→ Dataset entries
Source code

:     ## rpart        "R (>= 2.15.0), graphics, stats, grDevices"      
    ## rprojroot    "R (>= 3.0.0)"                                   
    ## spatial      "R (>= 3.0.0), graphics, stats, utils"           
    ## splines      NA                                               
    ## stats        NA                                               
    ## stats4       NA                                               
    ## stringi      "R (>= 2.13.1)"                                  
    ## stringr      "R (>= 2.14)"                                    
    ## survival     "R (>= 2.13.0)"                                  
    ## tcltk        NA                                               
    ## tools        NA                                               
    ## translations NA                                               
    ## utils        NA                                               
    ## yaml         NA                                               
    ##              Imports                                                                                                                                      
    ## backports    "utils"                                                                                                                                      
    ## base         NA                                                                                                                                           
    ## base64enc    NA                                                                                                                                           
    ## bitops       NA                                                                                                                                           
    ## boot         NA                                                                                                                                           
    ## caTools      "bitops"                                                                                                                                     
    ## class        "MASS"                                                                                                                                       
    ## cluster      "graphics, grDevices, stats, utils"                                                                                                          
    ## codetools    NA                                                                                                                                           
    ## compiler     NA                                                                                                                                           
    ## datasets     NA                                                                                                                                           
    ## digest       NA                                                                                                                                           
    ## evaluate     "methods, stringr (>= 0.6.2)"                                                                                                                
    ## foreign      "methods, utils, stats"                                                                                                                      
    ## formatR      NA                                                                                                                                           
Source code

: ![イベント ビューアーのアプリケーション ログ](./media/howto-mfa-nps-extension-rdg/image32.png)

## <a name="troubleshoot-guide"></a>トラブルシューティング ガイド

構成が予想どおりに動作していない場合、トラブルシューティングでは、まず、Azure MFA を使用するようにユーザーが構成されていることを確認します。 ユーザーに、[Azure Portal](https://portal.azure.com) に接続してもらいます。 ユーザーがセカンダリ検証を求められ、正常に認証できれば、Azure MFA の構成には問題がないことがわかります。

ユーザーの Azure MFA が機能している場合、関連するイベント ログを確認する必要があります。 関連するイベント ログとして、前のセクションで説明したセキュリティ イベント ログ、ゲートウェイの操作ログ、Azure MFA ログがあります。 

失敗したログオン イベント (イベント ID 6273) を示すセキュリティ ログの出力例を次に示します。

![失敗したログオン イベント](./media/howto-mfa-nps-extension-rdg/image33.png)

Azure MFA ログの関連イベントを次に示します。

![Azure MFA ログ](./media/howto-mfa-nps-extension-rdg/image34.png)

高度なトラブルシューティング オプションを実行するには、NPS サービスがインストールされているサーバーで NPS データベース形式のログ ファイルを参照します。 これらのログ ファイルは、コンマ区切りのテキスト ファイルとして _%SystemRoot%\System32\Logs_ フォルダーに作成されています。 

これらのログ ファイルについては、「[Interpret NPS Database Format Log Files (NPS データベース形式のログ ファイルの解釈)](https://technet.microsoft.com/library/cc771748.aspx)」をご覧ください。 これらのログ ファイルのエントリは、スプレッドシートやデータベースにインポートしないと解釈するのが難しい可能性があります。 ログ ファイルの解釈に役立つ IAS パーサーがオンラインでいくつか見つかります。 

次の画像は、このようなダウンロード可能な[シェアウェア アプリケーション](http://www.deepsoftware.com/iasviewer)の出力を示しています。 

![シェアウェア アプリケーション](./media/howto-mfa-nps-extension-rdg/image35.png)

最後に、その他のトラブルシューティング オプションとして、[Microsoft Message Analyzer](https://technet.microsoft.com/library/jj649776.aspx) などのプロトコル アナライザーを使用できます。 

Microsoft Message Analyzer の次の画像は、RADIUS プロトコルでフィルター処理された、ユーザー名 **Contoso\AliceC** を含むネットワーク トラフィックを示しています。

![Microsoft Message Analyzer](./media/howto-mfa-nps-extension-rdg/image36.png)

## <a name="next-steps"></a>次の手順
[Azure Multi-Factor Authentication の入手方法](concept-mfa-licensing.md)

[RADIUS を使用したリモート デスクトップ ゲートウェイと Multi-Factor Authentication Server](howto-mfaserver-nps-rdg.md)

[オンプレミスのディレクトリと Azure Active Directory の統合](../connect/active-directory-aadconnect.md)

→ Directions for this task
Rewrite the lines from the one containing "Microsoft Message Analyzer の次の画像は、RADIUS" to the end of the records as a Markdown table with two columns, Row and Line. Put a row number in the Row column, and leave out blank lines.

→ Task result
| Row | Line |
|---|---|
| 1 | Microsoft Message Analyzer の次の画像は、RADIUS プロトコルでフィルター処理された、ユーザー名 **Contoso\AliceC** を含むネットワーク トラフィックを示しています。 |
| 2 | ![Microsoft Message Analyzer](./media/howto-mfa-nps-extension-rdg/image36.png) |
| 3 | ## <a name="next-steps"></a>次の手順 |
| 4 | [Azure Multi-Factor Authentication の入手方法](concept-mfa-licensing.md) |
| 5 | [RADIUS を使用したリモート デスクトップ ゲートウェイと Multi-Factor Authentication Server](howto-mfaserver-nps-rdg.md) |
| 6 | [オンプレミスのディレクトリと Azure Active Directory の統合](../connect/active-directory-aadconnect.md) |